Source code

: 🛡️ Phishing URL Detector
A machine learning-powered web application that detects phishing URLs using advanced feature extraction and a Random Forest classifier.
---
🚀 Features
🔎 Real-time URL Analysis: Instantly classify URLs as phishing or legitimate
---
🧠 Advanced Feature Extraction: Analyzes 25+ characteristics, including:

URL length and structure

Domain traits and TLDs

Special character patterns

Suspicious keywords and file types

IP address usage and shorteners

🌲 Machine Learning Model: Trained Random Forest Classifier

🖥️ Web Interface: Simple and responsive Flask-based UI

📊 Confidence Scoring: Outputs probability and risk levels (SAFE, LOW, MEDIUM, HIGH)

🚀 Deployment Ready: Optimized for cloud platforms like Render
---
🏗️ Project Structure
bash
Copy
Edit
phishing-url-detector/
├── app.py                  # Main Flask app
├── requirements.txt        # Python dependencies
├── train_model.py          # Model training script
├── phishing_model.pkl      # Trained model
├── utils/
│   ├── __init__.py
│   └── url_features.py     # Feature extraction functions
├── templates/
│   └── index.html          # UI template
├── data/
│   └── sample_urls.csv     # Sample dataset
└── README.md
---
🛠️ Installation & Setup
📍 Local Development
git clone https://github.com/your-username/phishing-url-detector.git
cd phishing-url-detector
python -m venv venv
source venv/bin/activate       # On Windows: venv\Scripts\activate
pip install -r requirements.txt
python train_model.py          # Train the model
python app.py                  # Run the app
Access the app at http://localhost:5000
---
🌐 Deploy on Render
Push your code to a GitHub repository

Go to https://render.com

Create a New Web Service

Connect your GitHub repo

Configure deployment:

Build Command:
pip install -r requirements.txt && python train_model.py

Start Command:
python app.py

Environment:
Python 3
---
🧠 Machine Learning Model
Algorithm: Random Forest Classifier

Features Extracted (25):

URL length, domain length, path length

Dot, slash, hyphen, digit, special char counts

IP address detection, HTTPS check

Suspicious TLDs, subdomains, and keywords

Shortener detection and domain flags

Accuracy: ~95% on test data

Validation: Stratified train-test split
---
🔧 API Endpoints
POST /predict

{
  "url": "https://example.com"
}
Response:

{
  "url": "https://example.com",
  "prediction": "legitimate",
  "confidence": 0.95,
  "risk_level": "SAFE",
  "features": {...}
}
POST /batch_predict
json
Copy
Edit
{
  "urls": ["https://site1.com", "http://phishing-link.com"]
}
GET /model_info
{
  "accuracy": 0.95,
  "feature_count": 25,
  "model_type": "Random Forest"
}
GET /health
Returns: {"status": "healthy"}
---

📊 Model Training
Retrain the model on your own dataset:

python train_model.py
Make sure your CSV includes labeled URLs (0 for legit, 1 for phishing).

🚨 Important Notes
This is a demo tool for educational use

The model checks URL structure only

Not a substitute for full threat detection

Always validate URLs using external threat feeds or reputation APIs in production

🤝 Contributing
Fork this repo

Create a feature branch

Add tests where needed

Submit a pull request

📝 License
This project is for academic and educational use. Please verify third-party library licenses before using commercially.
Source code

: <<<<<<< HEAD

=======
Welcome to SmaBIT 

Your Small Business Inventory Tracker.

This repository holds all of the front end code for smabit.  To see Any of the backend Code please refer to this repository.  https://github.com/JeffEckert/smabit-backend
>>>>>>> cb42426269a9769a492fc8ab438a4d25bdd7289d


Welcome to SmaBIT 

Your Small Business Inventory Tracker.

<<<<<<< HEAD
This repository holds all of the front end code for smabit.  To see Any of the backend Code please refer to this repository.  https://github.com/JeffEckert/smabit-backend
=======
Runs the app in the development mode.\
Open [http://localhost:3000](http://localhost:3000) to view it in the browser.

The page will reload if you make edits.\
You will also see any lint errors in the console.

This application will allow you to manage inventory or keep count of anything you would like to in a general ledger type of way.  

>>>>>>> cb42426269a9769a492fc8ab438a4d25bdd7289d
• • • • •
**WORK ITEM:** Please copy out every line of the material above verbatim, from the first line to the last.

**SOLUTION FOR THIS EXERCISE:**
Source code

: 🛡️ Phishing URL Detector
A machine learning-powered web application that detects phishing URLs using advanced feature extraction and a Random Forest classifier.
---
🚀 Features
🔎 Real-time URL Analysis: Instantly classify URLs as phishing or legitimate
---
🧠 Advanced Feature Extraction: Analyzes 25+ characteristics, including:

URL length and structure

Domain traits and TLDs

Special character patterns

Suspicious keywords and file types

IP address usage and shorteners

🌲 Machine Learning Model: Trained Random Forest Classifier

🖥️ Web Interface: Simple and responsive Flask-based UI

📊 Confidence Scoring: Outputs probability and risk levels (SAFE, LOW, MEDIUM, HIGH)

🚀 Deployment Ready: Optimized for cloud platforms like Render
---
🏗️ Project Structure
bash
Copy
Edit
phishing-url-detector/
├── app.py                  # Main Flask app
├── requirements.txt        # Python dependencies
├── train_model.py          # Model training script
├── phishing_model.pkl      # Trained model
├── utils/
│   ├── __init__.py
│   └── url_features.py     # Feature extraction functions
├── templates/
│   └── index.html          # UI template
├── data/
│   └── sample_urls.csv     # Sample dataset
└── README.md
---
🛠️ Installation & Setup
📍 Local Development
git clone https://github.com/your-username/phishing-url-detector.git
cd phishing-url-detector
python -m venv venv
source venv/bin/activate       # On Windows: venv\Scripts\activate
pip install -r requirements.txt
python train_model.py          # Train the model
python app.py                  # Run the app
Access the app at http://localhost:5000
---
🌐 Deploy on Render
Push your code to a GitHub repository

Go to https://render.com

Create a New Web Service

Connect your GitHub repo

Configure deployment:

Build Command:
pip install -r requirements.txt && python train_model.py

Start Command:
python app.py

Environment:
Python 3
---
🧠 Machine Learning Model
Algorithm: Random Forest Classifier

Features Extracted (25):

URL length, domain length, path length

Dot, slash, hyphen, digit, special char counts

IP address detection, HTTPS check

Suspicious TLDs, subdomains, and keywords

Shortener detection and domain flags

Accuracy: ~95% on test data

Validation: Stratified train-test split
---
🔧 API Endpoints
POST /predict

{
  "url": "https://example.com"
}
Response:

{
  "url": "https://example.com",
  "prediction": "legitimate",
  "confidence": 0.95,
  "risk_level": "SAFE",
  "features": {...}
}
POST /batch_predict
json
Copy
Edit
{
  "urls": ["https://site1.com", "http://phishing-link.com"]
}
GET /model_info
{
  "accuracy": 0.95,
  "feature_count": 25,
  "model_type": "Random Forest"
}
GET /health
Returns: {"status": "healthy"}
---

📊 Model Training
Retrain the model on your own dataset:

python train_model.py
Make sure your CSV includes labeled URLs (0 for legit, 1 for phishing).

🚨 Important Notes
This is a demo tool for educational use

The model checks URL structure only

Not a substitute for full threat detection

Always validate URLs using external threat feeds or reputation APIs in production

🤝 Contributing
Fork this repo

Create a feature branch

Add tests where needed

Submit a pull request

📝 License
This project is for academic and educational use. Please verify third-party library licenses before using commercially.
Source code

: <<<<<<< HEAD

=======
Welcome to SmaBIT 

Your Small Business Inventory Tracker.

This repository holds all of the front end code for smabit.  To see Any of the backend Code please refer to this repository.  https://github.com/JeffEckert/smabit-backend
>>>>>>> cb42426269a9769a492fc8ab438a4d25bdd7289d


Welcome to SmaBIT 

Your Small Business Inventory Tracker.

<<<<<<< HEAD
This repository holds all of the front end code for smabit.  To see Any of the backend Code please refer to this repository.  https://github.com/JeffEckert/smabit-backend
=======
Runs the app in the development mode.\
Open [http://localhost:3000](http://localhost:3000) to view it in the browser.

The page will reload if you make edits.\
You will also see any lint errors in the console.

This application will allow you to manage inventory or keep count of anything you would like to in a general ledger type of way.  

>>>>>>> cb42426269a9769a492fc8ab438a4d25bdd7289d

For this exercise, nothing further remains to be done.